At the conclusion of the pretrial hearing, the court ruled in limine as follows with respect to evidence about E.:
[T]here cannot be any testimony concerning [E.] or what happened to [E.]. . . . [T]hat is so highly prejudicial. We don't know what happened and so you've got to make sure that you coach all your witnesses that they cannot mention [E.], what happened to [E.], what may have happened to [E.]. That's going to engender a mistrial if anyone blurts it out, well, we know he abused [E.], too. Okay?
At trial, C. testified that her younger sister E. lived with them after appellant married K., but at some point moved to Pennsylvania to live with E.'s father.
Later, while J. was on the stand, J. acknowledged that she initially reported only appellant's inappropriate touching to DSS, but did not mention the incidents of oral sex until later. She explained why she did not report everything at once, and, when she related how she had told her mother "the rest of the story," she blurted out a reference to E.:
[PROSECUTOR]: All right. So at that point what did you tell DSS about in roughly May or whenever. . .(Emphasis added.)
[J.]: I told them that I would wake up with [appellant] touching me.
###
Exercises to complete:
1: Output the part of the court excerpt from "Later, while J." up to and including "[appellant] touching me.".
2: Return every line of the dataset rows exactly, leaving out the pictures.
The court excerpt and the dataset rows that follow it are unrelated material.

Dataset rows
###
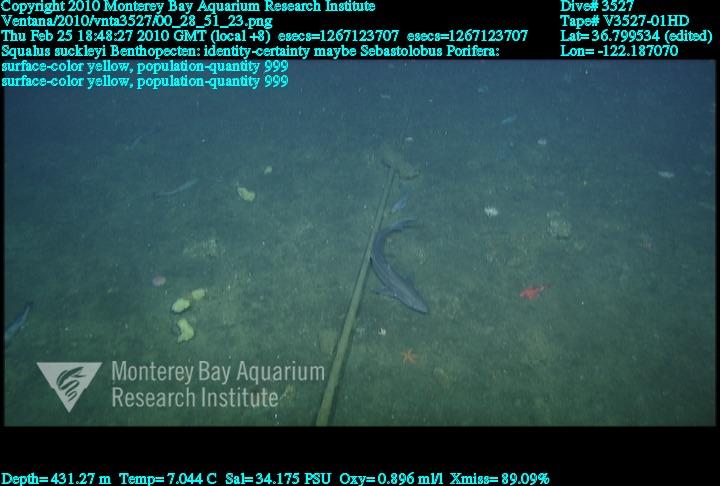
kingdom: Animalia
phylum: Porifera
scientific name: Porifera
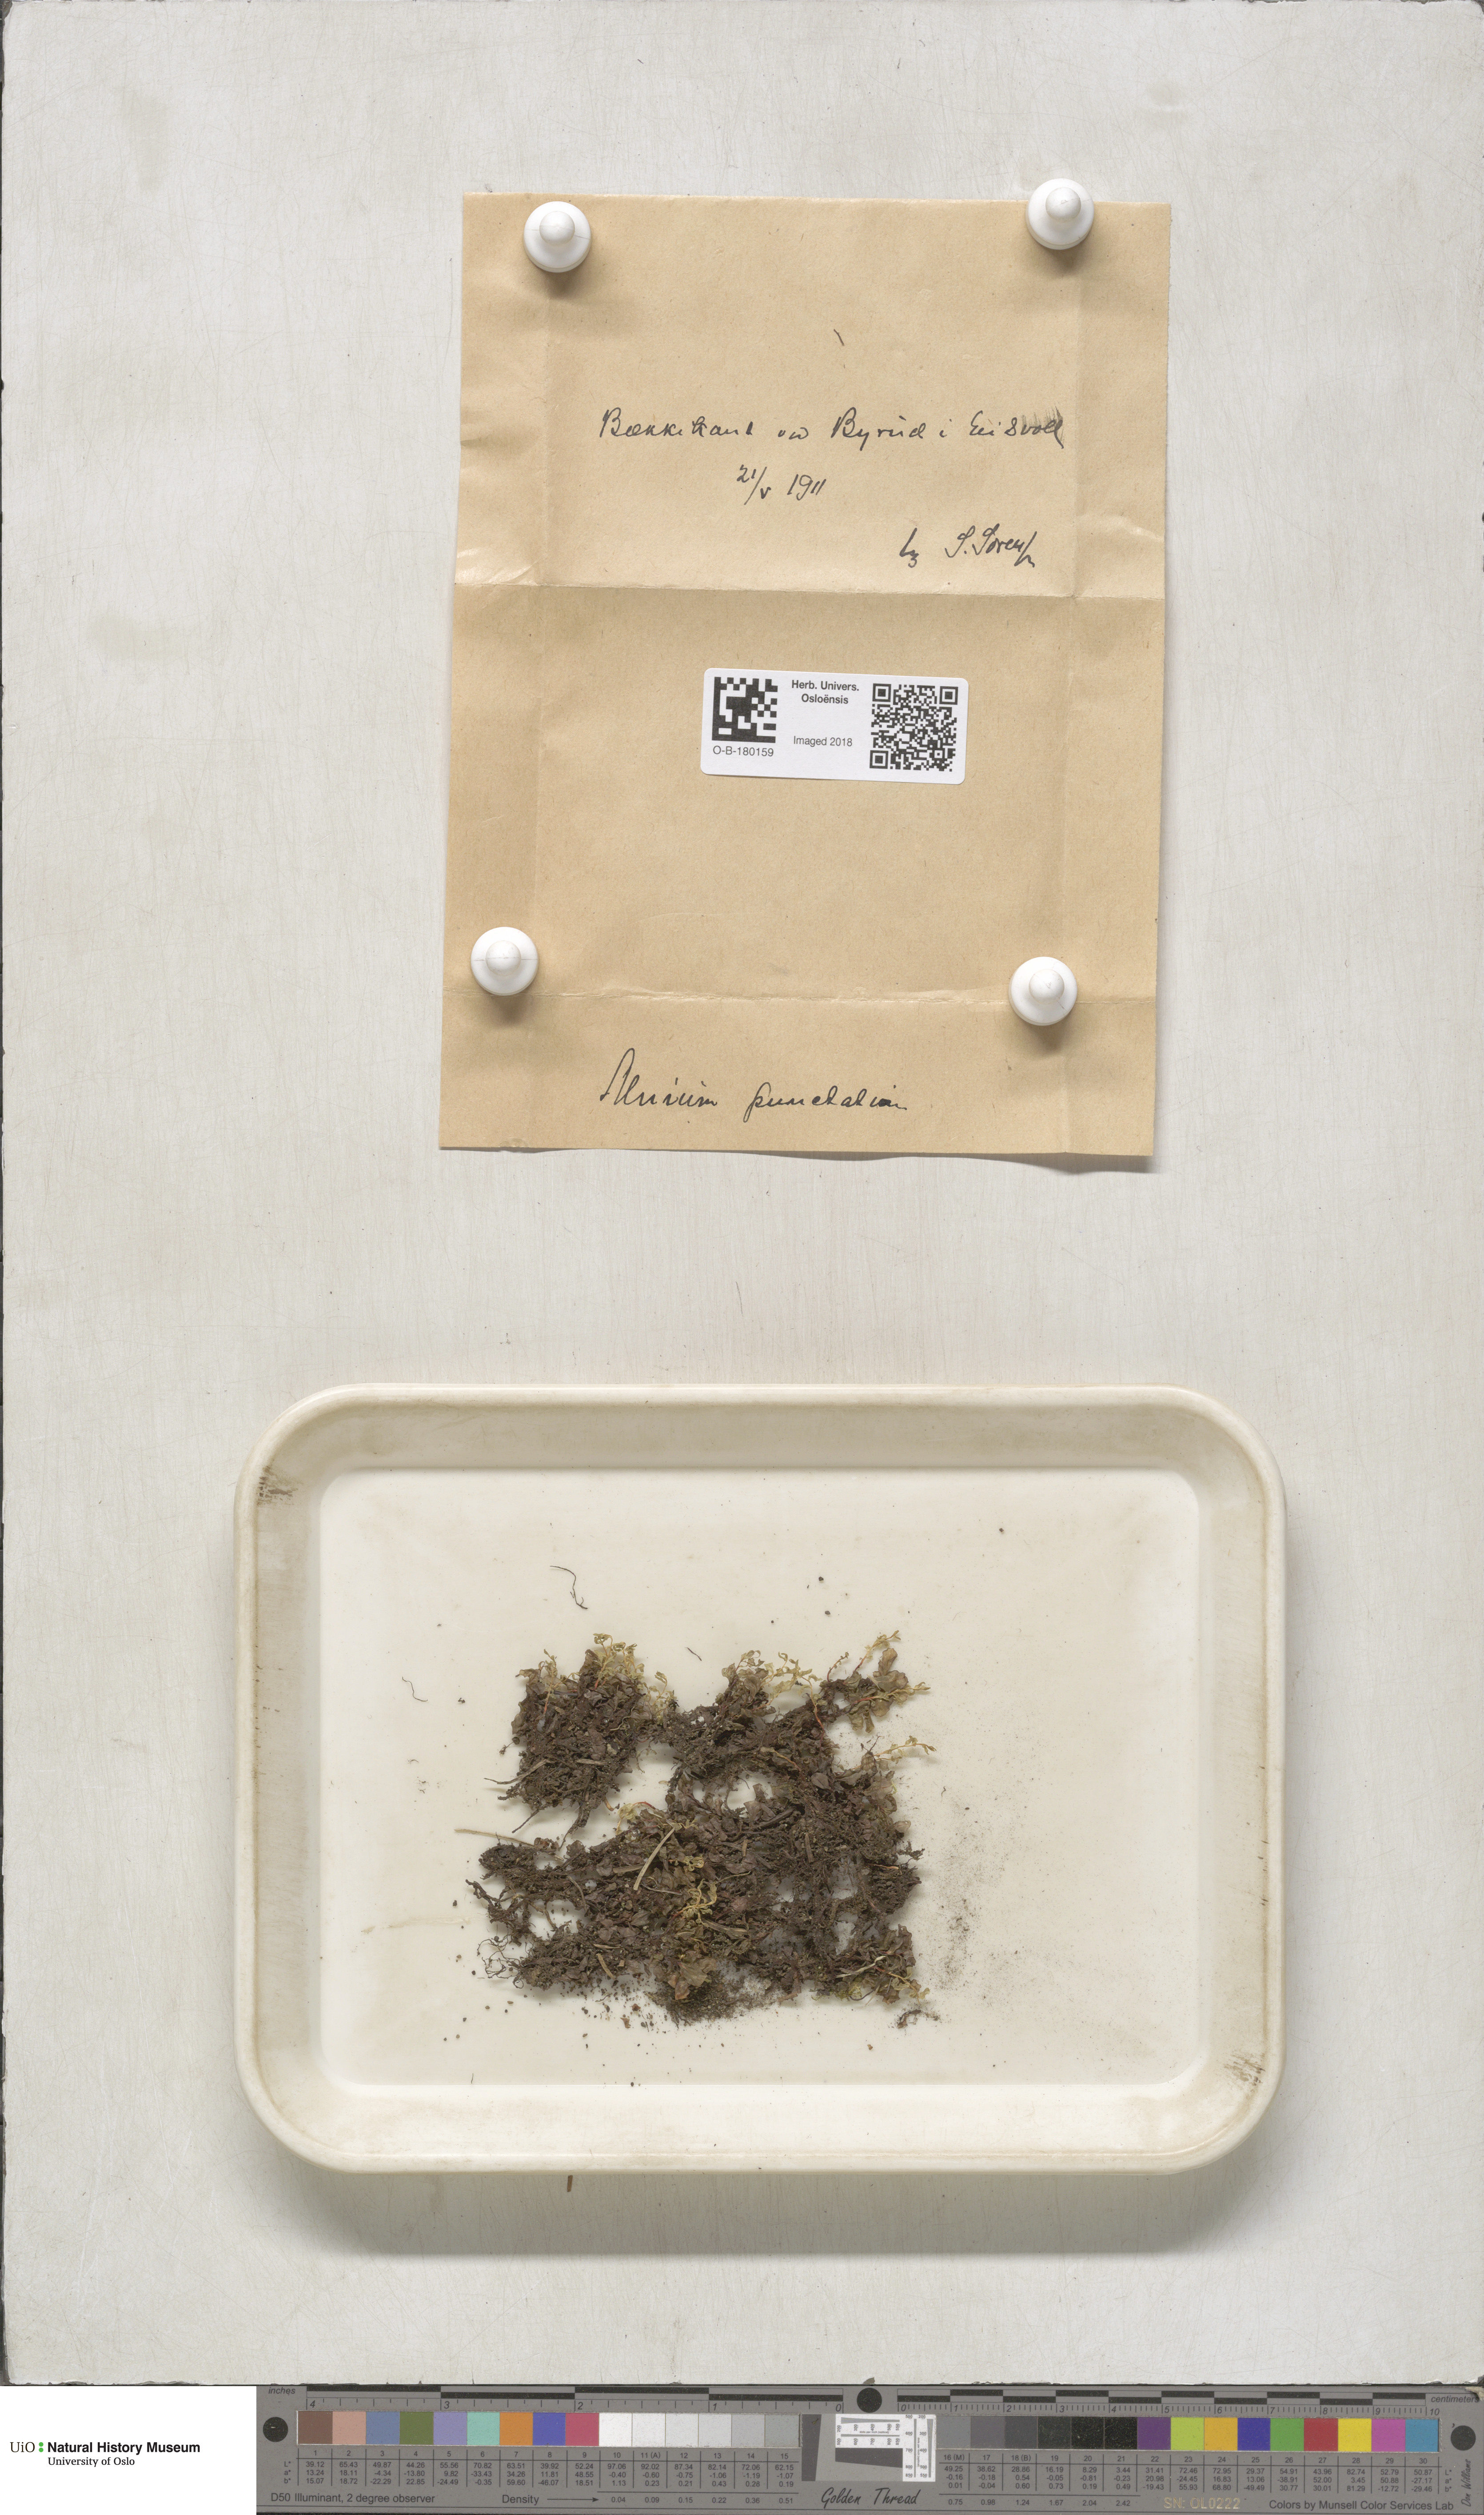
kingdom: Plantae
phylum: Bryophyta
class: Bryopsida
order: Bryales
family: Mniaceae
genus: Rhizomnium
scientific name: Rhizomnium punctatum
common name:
###
Final answers:
1:
Later, while J. was on the stand, J. acknowledged that she initially reported only appellant's inappropriate touching to DSS, but did not mention the incidents of oral sex until later. She explained why she did not report everything at once, and, when she related how she had told her mother "the rest of the story," she blurted out a reference to E.:
[PROSECUTOR]: All right. So at that point what did you tell DSS about in roughly May or whenever. . .(Emphasis added.)
[J.]: I told them that I would wake up with [appellant] touching me.

2:
kingdom: Animalia
phylum: Porifera
scientific name: Porifera
kingdom: Plantae
phylum: Bryophyta
class: Bryopsida
order: Bryales
family: Mniaceae
genus: Rhizomnium
scientific name: Rhizomnium punctatum
common name:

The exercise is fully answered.